**THE PROBLEM**
When the word "section" appears in a line of the data below, list that line.

**RECORDS FOR THIS TASK**
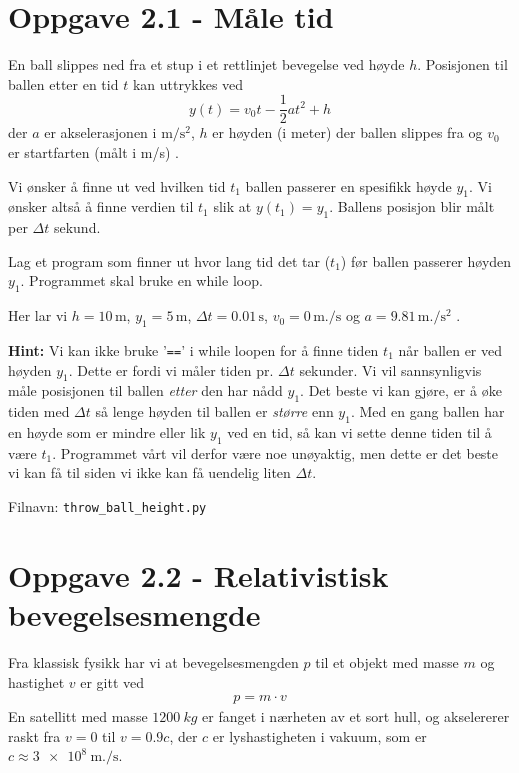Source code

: \documentclass[10pt,a4paper]{article}
\begin{document}
 \tableofcontents
 
	\section*{Oppgave 2.1 - Måle tid}
	En ball slippes ned fra et stup i et rettlinjet bevegelse ved høyde $h$. Posisjonen til ballen etter en tid $t$ kan uttrykkes ved 
	\[
	y(t) = v_0t - \frac{1}{2}at^2 + h
	\]
	der $a$ er akselerasjonen i $\mathrm{m/s^2}$, $h$ er høyden (i meter) der ballen slippes fra og $v_0$ er startfarten (målt i m/s) .
	
	Vi ønsker å finne ut ved hvilken tid $t_1$ ballen passerer en spesifikk høyde $y_1$. Vi ønsker altså å finne verdien til $t_1$ slik at $y(t_1) = y_1$. Ballens posisjon blir målt per $\Delta t$ sekund. 
	
	Lag et program som finner ut hvor lang tid det tar ($t_1$) før ballen passerer høyden $y_1$. Programmet skal bruke en while loop. 
	
	Her lar vi $h = 10\, \si{\meter}$, $y_1 = 5\,\si{\meter}$, $\Delta t = 0.01\,\si{\second}$, $v_0 = 0\,\si{\meter.\per\second}$ og $a = 9.81\,\si{\meter.\per\square\second}$ .  
	
	\textbf{Hint:} Vi kan ikke bruke '\texttt{==}' i while loopen for å finne tiden $t_1$  når ballen er ved høyden $y_1$. Dette er fordi vi måler tiden pr. $\Delta t$ sekunder. Vi vil sannsynligvis måle posisjonen til ballen \textit{etter} den har nådd $y_1$. Det beste vi kan gjøre, er å øke tiden med $\Delta t$ så lenge høyden til ballen er \textit{større} enn $y_1$. Med en gang ballen har en høyde som er mindre eller lik $y_1$ ved en tid, så kan vi sette denne tiden til å være $t_1$. Programmet vårt vil derfor være noe unøyaktig, men dette er det beste vi kan få til siden vi ikke kan få uendelig liten $\Delta t$. 
	
	Filnavn: \texttt{throw\_ball\_height.py}
 
 
\section*{Oppgave 2.2 - Relativistisk bevegelsesmengde}
Fra klassisk fysikk har vi at bevegelsesmengden $p$ til et objekt med masse $m$ og hastighet $v$ er gitt ved
\begin{align*}
p = m\cdot v
\end{align*}
En satellitt med masse $\SI{1200}{kg}$ er fanget i nærheten av et sort hull, og akselererer raskt fra $v = 0$ til $v = 0.9 c$, der $c$ er lyshastigheten i vakuum, som er $c\approx \SI{3e8}{\m.\per \s}$.
 
\end{document}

**RESPONSE TO THIS TASK**
	\section*{Oppgave 2.1 - Måle tid}
\section*{Oppgave 2.2 - Relativistisk bevegelsesmengde}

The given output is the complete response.